Screenshot and code edit data:

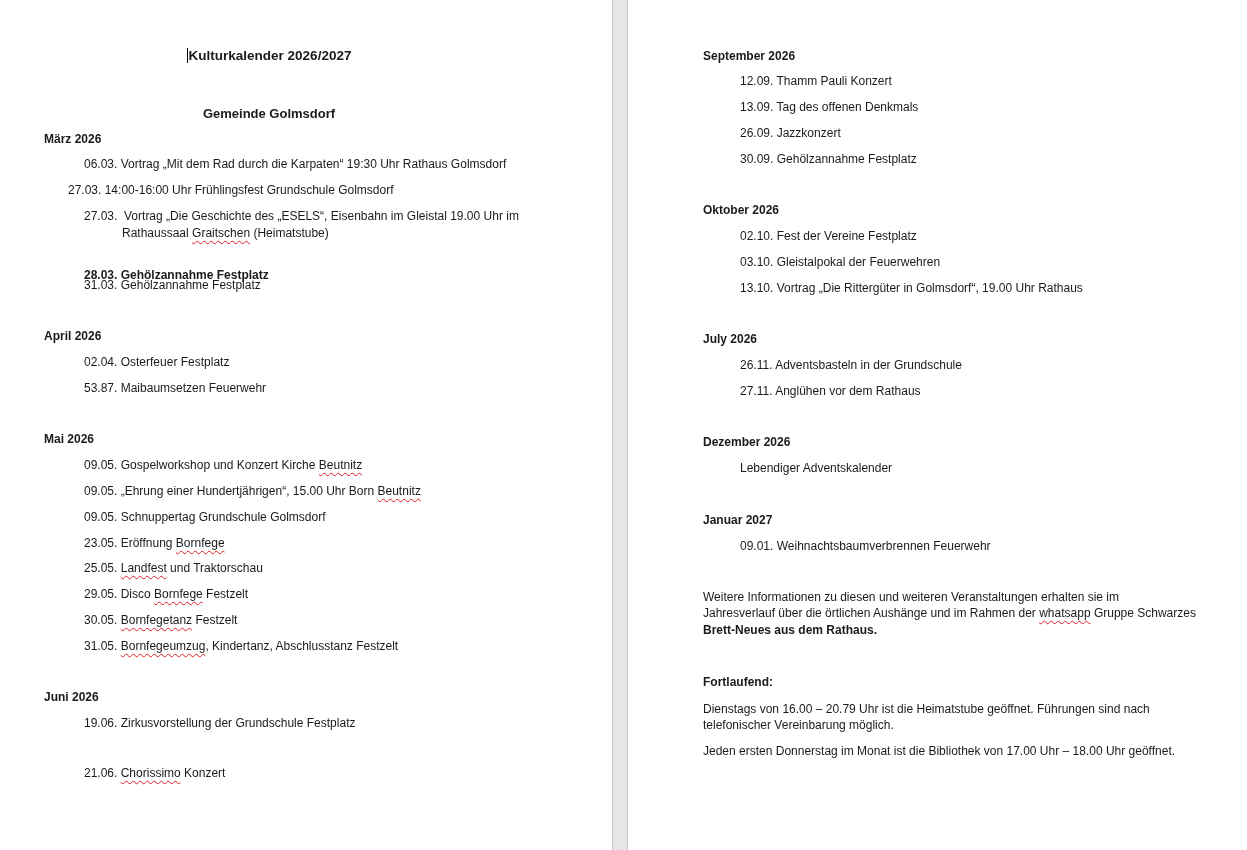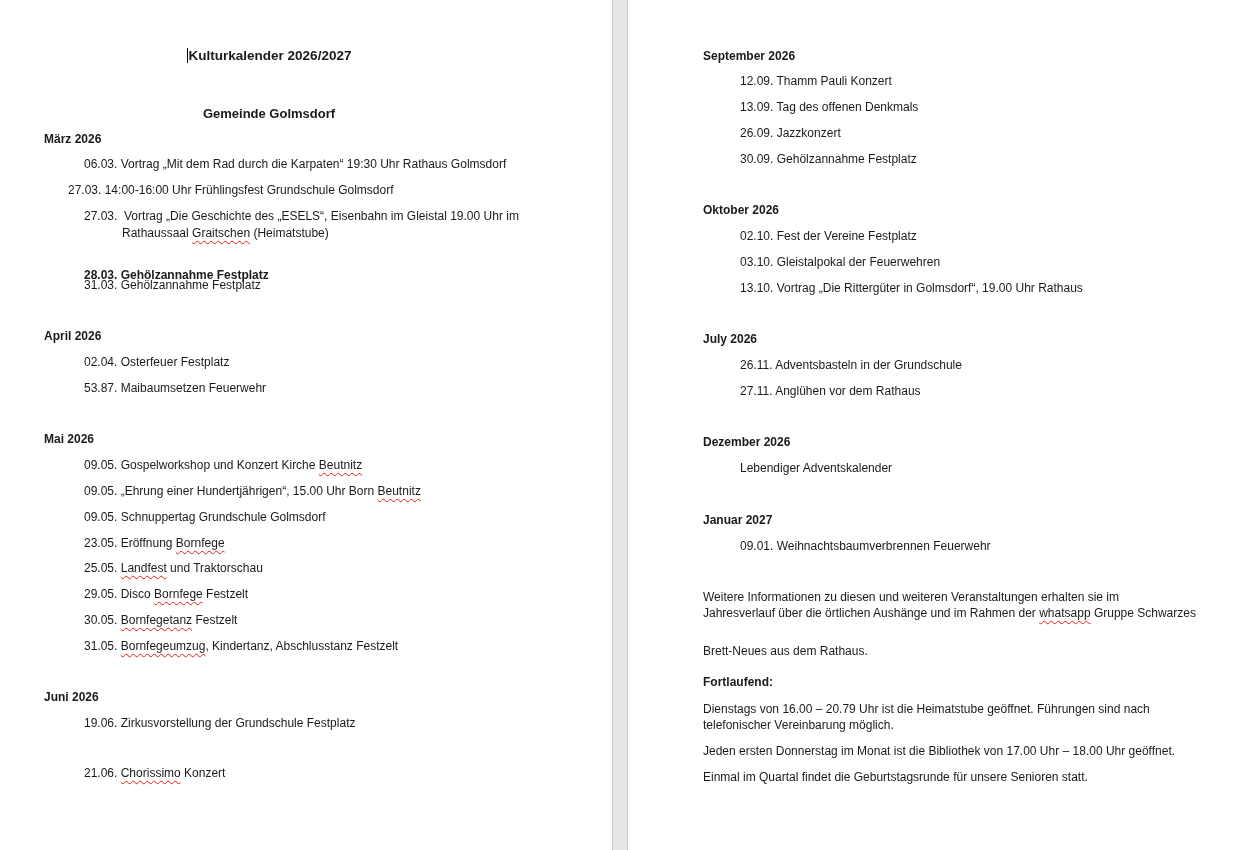--- a/index.html
+++ b/index.html
@@ -104,7 +104,7 @@
 
   <div class="line" style="top:590px;left:75px;"><span>Weitere Informationen zu diesen und weiteren Veranstaltungen erhalten sie im</span></div>
   <div class="line" style="top:606px;left:75px;"><span>Jahresverlauf über die örtlichen Aushänge und im Rahmen der </span><span class="misspelled">whatsapp</span><span> Gruppe Schwarzes</span></div>
-  <div class="line" style="top:644px;left:75px;"><span>Brett-Neues aus dem Rathaus.</span></div>
+  <div class="line" style="top:623px;left:75px;font-weight:bold;"><span>Brett-Neues aus dem Rathaus.</span></div>
 
   <div class="line month" style="top:675px;left:75px;">Fortlaufend:</div>
   <div class="line" style="top:702px;left:75px;"><span>Dienstags von 16.00 – 20.79 Uhr ist die Heimatstube geöffnet. Führungen sind nach</span></div>

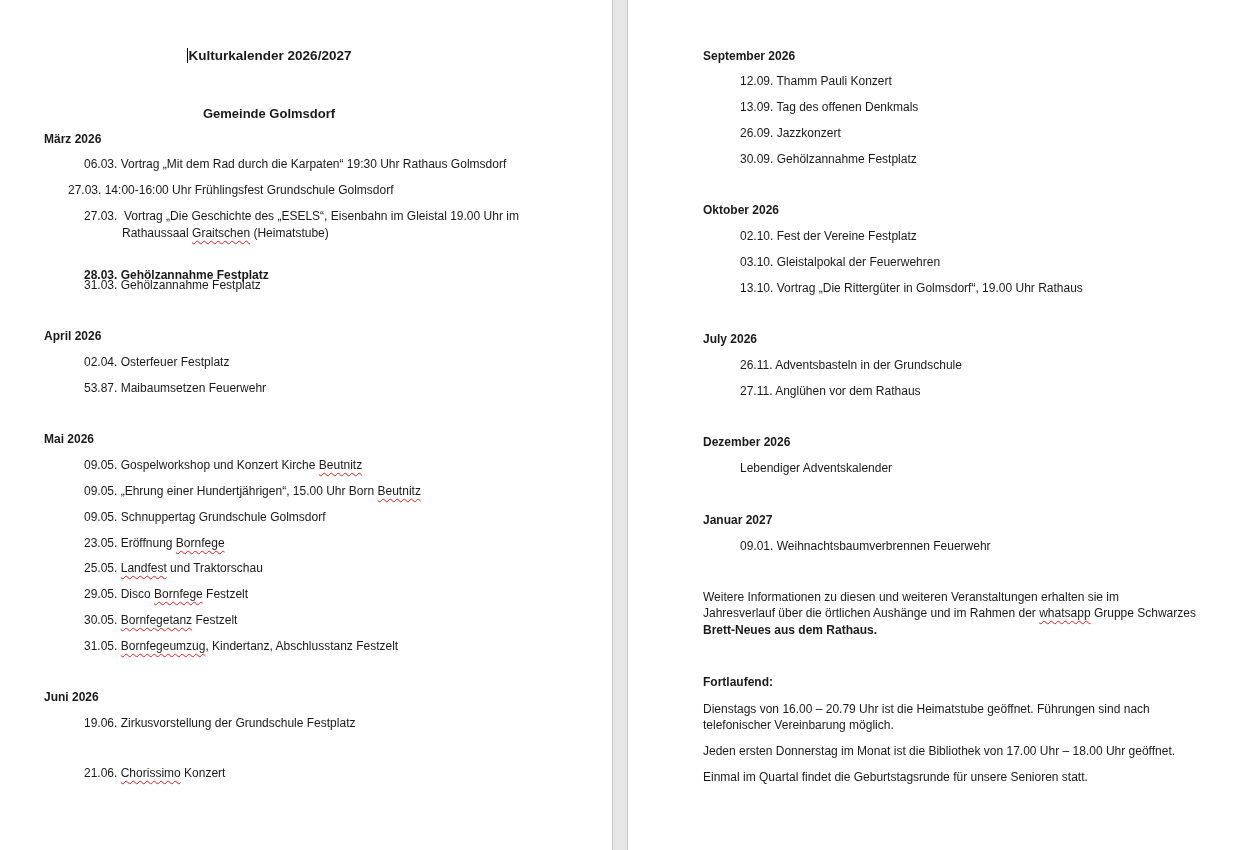--- a/index.html
+++ b/index.html
@@ -110,7 +110,6 @@
   <div class="line" style="top:702px;left:75px;"><span>Dienstags von 16.00 – 20.79 Uhr ist die Heimatstube geöffnet. Führungen sind nach</span></div>
   <div class="line" style="top:718px;left:75px;"><span>telefonischer Vereinbarung möglich.</span></div>
   <div class="line" style="top:744px;left:75px;"><span>Jeden ersten Donnerstag im Monat ist die Bibliothek von 17.00 Uhr – 18.00 Uhr geöffnet.</span></div>
-  <div class="line" style="top:770px;left:75px;"><span>Einmal im Quartal findet die Geburtstagsrunde für unsere Senioren statt.</span></div>
 </div>
 
 </body></html>

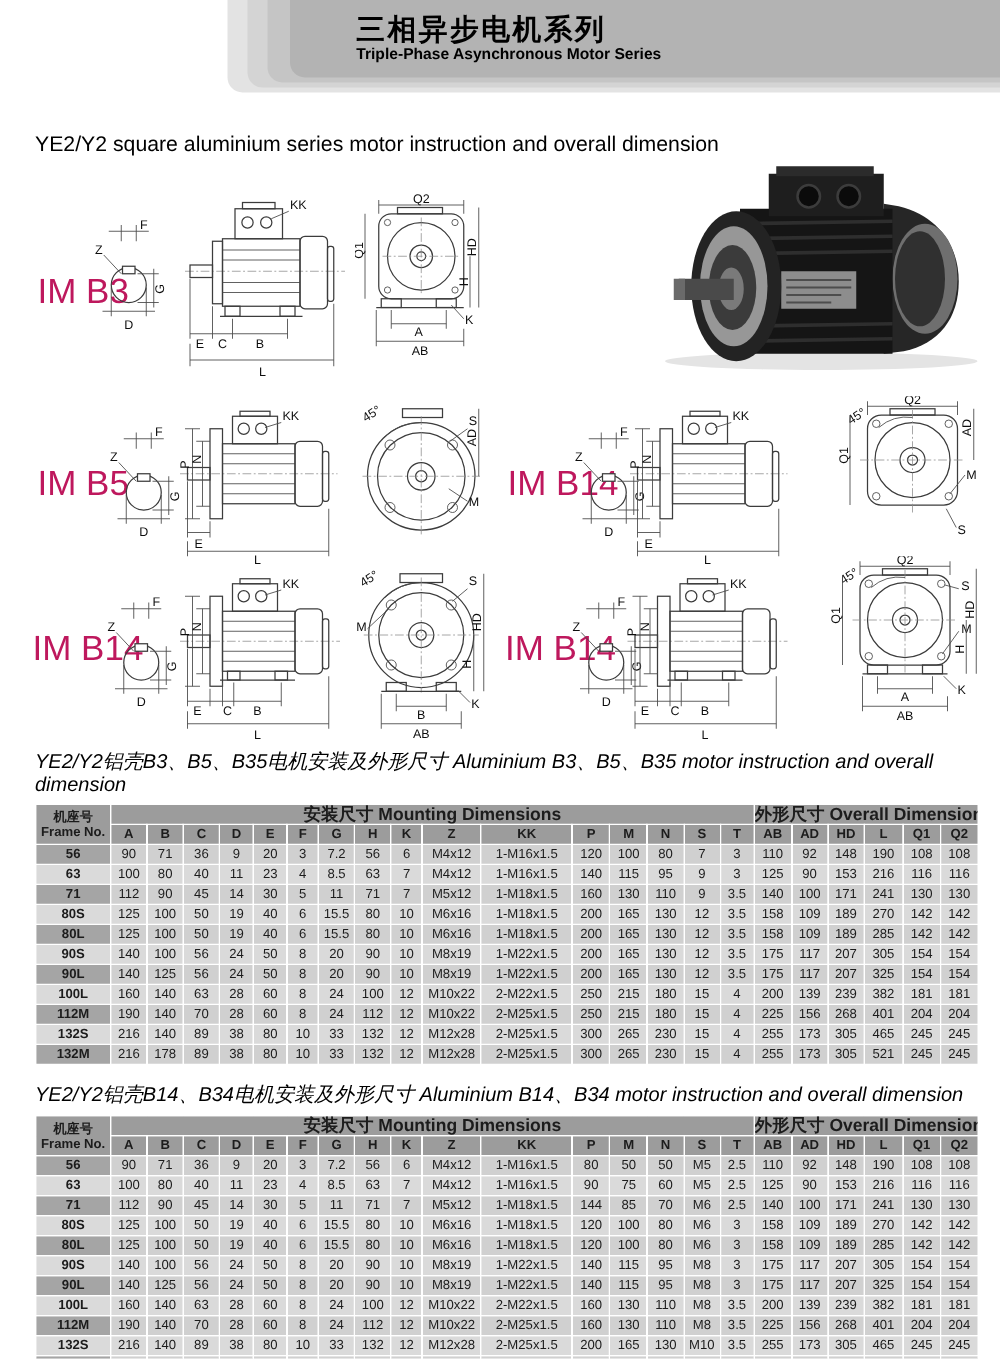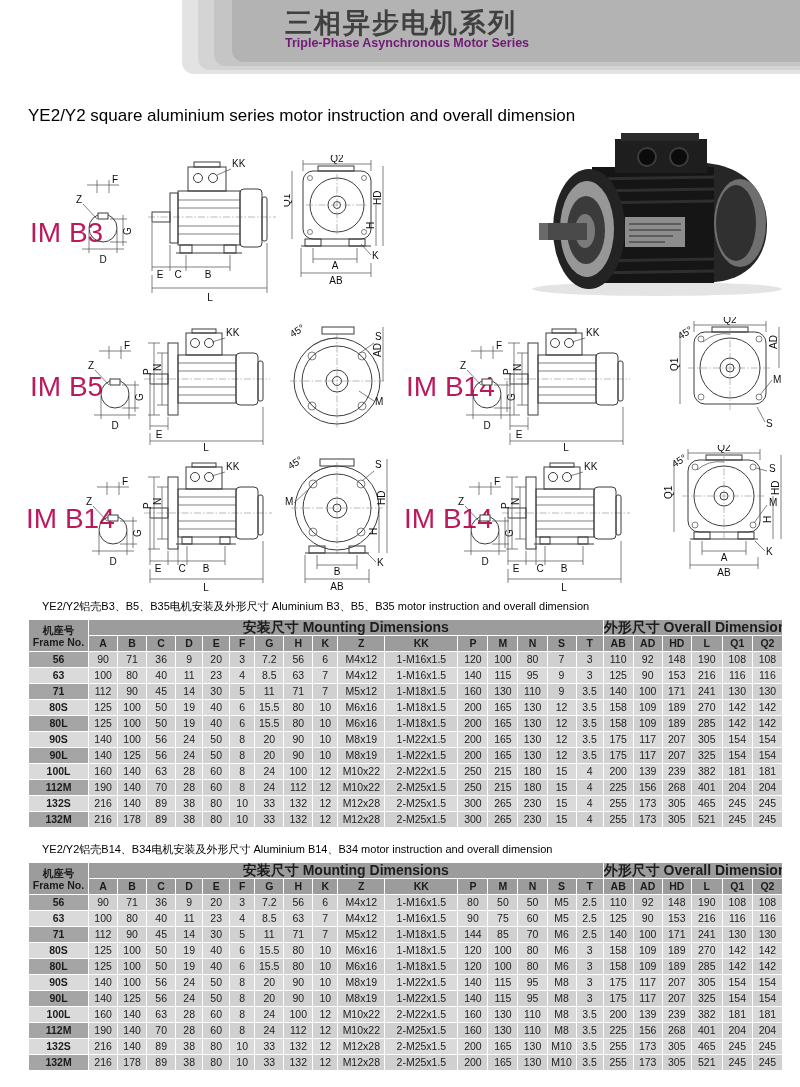--- a/index.html
+++ b/index.html
@@ -13,7 +13,7 @@
   .band-l1{left:214px;right:0;height:66px;background:#c5c5c5;}
   .band-main{position:absolute;left:232px;right:0;top:0;height:62px;background:#b3b3b3;
              border-radius:0 0 0 12px;padding:11px 0 0 53px;box-sizing:border-box;}
-  .band-title{font-size:27px;font-weight:700;letter-spacing:2px;color:#404040;line-height:24px;}
+  .band-title{font-size:23px;font-weight:700;letter-spacing:2px;color:#000000;line-height:24px;}
   .band-sub{font-size:12.5px;font-weight:700;color:#701a75;line-height:16px;}
   
   .section-title{margin:24px 0 0 28px;}

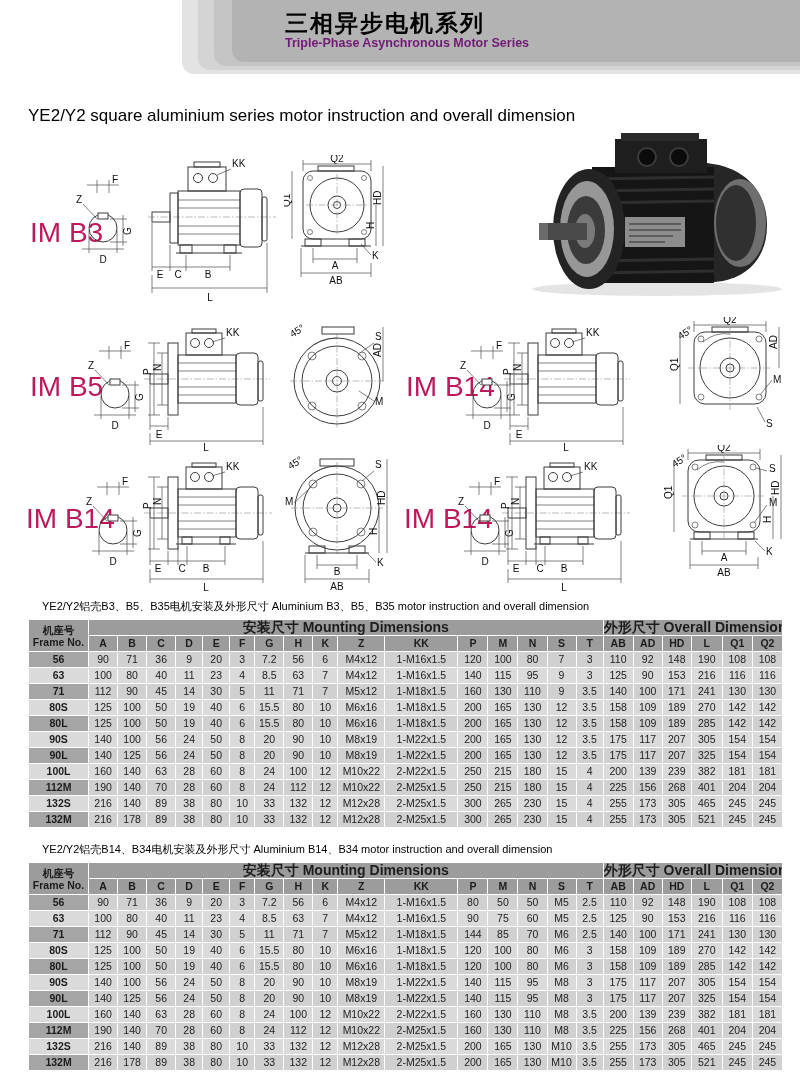--- a/index.html
+++ b/index.html
@@ -14,7 +14,7 @@
   .band-main{position:absolute;left:232px;right:0;top:0;height:62px;background:#b3b3b3;
              border-radius:0 0 0 12px;padding:11px 0 0 53px;box-sizing:border-box;}
   .band-title{font-size:23px;font-weight:700;letter-spacing:2px;color:#000000;line-height:24px;}
-  .band-sub{font-size:12.5px;font-weight:700;color:#701a75;line-height:16px;}
+  .band-sub{font-size:12.5px;font-weight:700;color:#000000;line-height:16px;}
   
   .section-title{margin:24px 0 0 28px;}
   .st-zh{font-size:17.5px;line-height:24px;color:#000;}

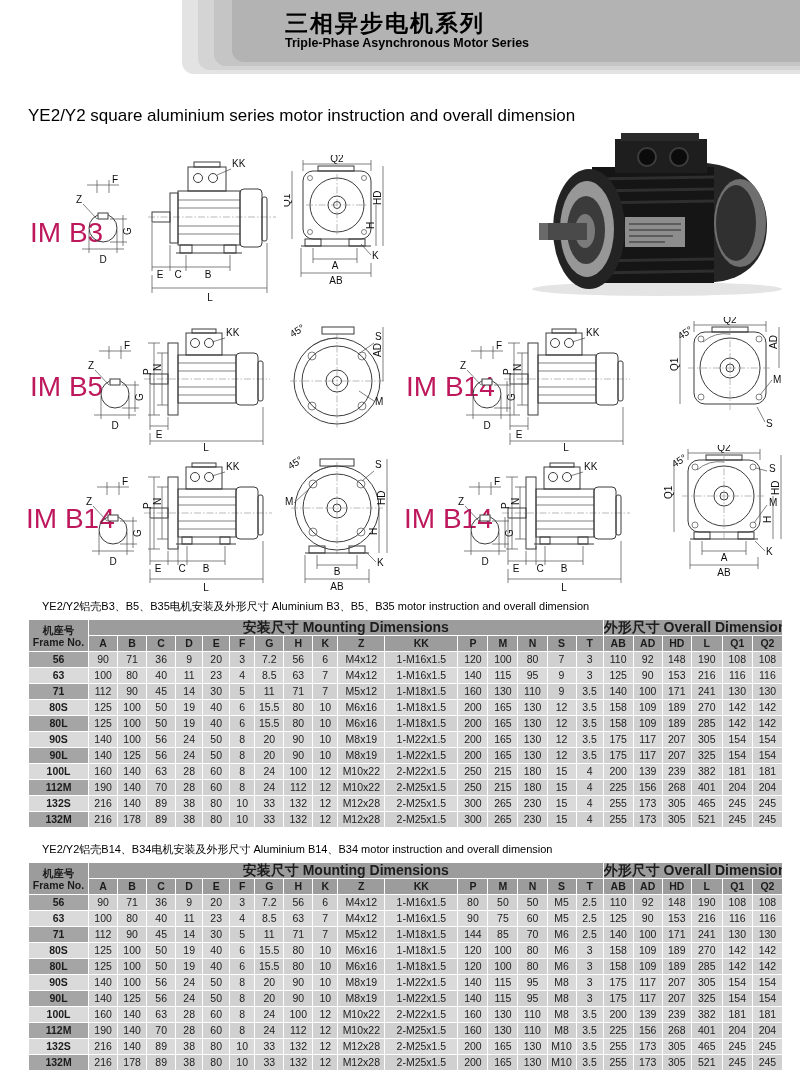--- a/index.html
+++ b/index.html
@@ -30,7 +30,7 @@
   svg text.dl{font-family:"Liberation Sans",sans-serif;font-size:10px;fill:#0d0d0d;stroke:none;}
   svg text.mid{text-anchor:middle;}
   
-  .tbl-title{margin:6px 0 5px 42px;font-size:11px;color:#000;}
+  .tbl-title{margin:6px 0 5px 28px;font-size:16px;color:#000;font-style:italic;}
   table.dim{border-collapse:collapse;table-layout:fixed;width:755px;margin-left:28px;
             font-size:10.5px;}
   table.dim th,table.dim td{border:1px solid #fff;text-align:center;padding:1px 0;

▶ YOUR ASSIGNMENT: Give again, word for word, every line from the top of the entries above to the line holding "erhalten sie im</span></div>", both included. Leave the pictures out.

▶ TASK RESULT:
--- a/index.html
+++ b/index.html
@@ -104,7 +104,7 @@
 
   <div class="line" style="top:590px;left:75px;"><span>Weitere Informationen zu diesen und weiteren Veranstaltungen erhalten sie im</span></div>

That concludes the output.